* _Exercise objective_: Your answer must match the records word for word and contain no pictures.

[Data entries]
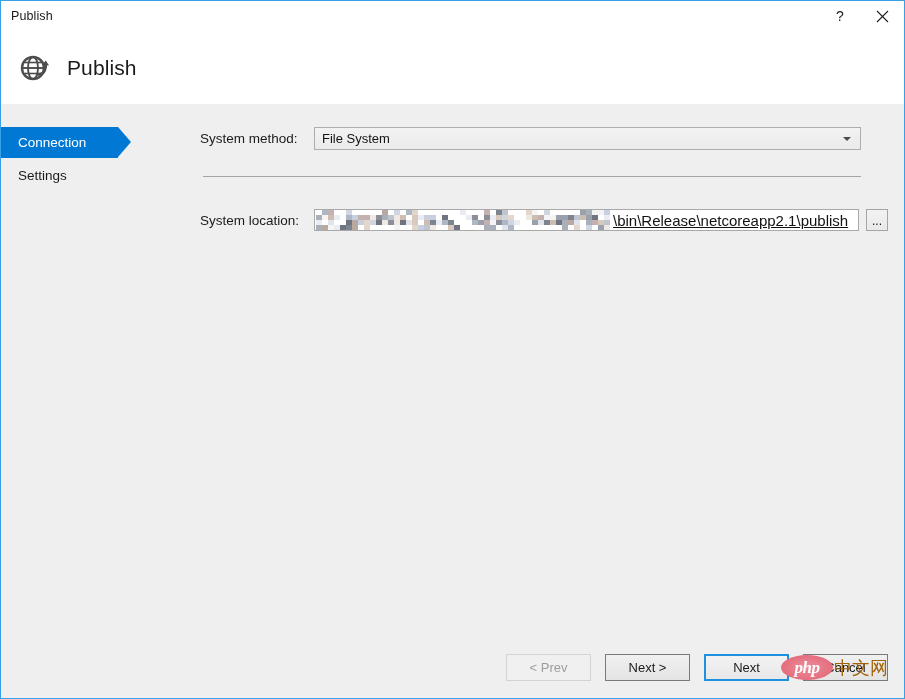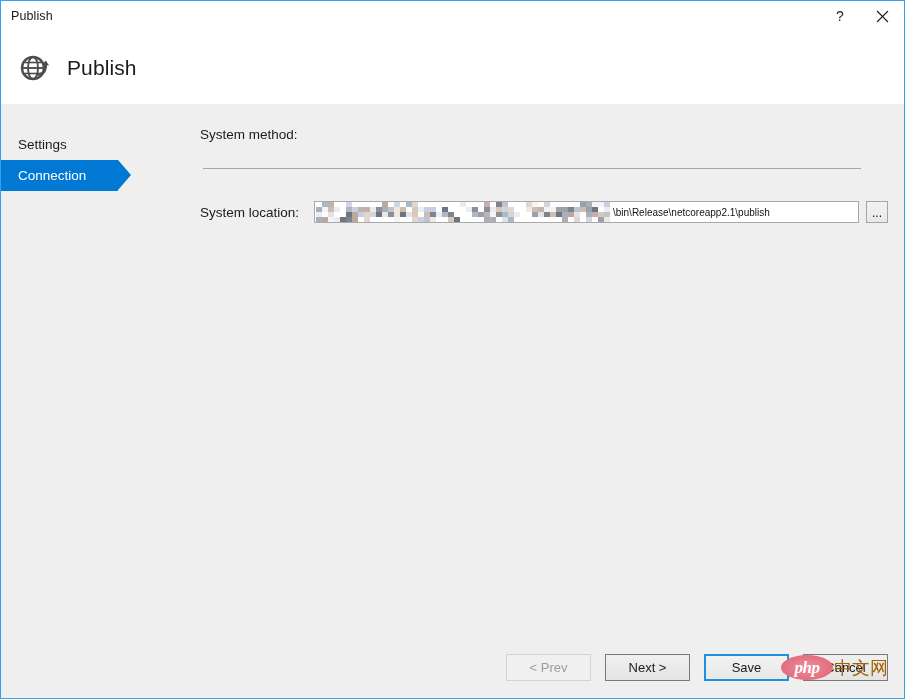--- a/index.html
+++ b/index.html
@@ -340,6 +340,10 @@
 
       <div class="field-row">
         <div class="field-label">System method:</div>
+        <div class="combo">
+          <span>File System</span>
+          <span class="combo-arrow"></span>
+        </div>
       </div>
 
       <div class="divider"></div>

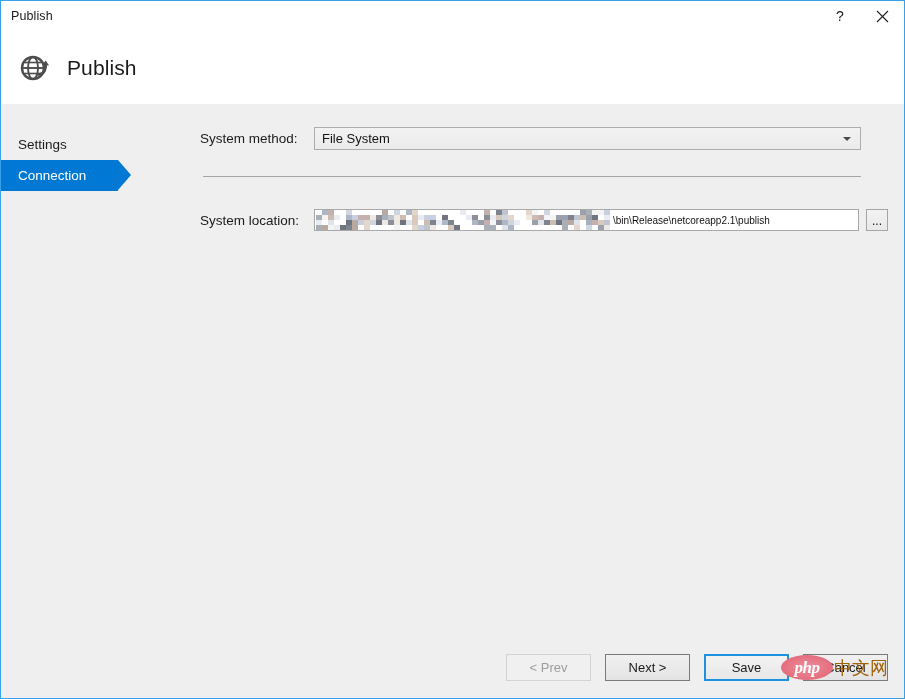--- a/index.html
+++ b/index.html
@@ -327,11 +327,11 @@
   <div class="body">
 
     <div class="sidebar">
+      <div class="nav-item selected">
+        <span>Connection</span>
+      </div>
       <div class="nav-item plain">
         <span>Settings</span>
-      </div>
-      <div class="nav-item selected">
-        <span>Connection</span>
       </div>
     </div>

* _Task result_:
--- a/index.html
+++ b/index.html
@@ -340,6 +340,10 @@
 
       <div class="field-row">
         <div class="field-label">System method:</div>
+        <div class="combo">
+          <span>File System</span>
+          <span class="combo-arrow"></span>
+        </div>
       </div>
 
       <div class="divider"></div>

--- a/index.html
+++ b/index.html
@@ -327,11 +327,11 @@
   <div class="body">
 
     <div class="sidebar">
+      <div class="nav-item selected">
+        <span>Connection</span>
+      </div>
       <div class="nav-item plain">
         <span>Settings</span>
-      </div>
-      <div class="nav-item selected">
-        <span>Connection</span>
       </div>
     </div>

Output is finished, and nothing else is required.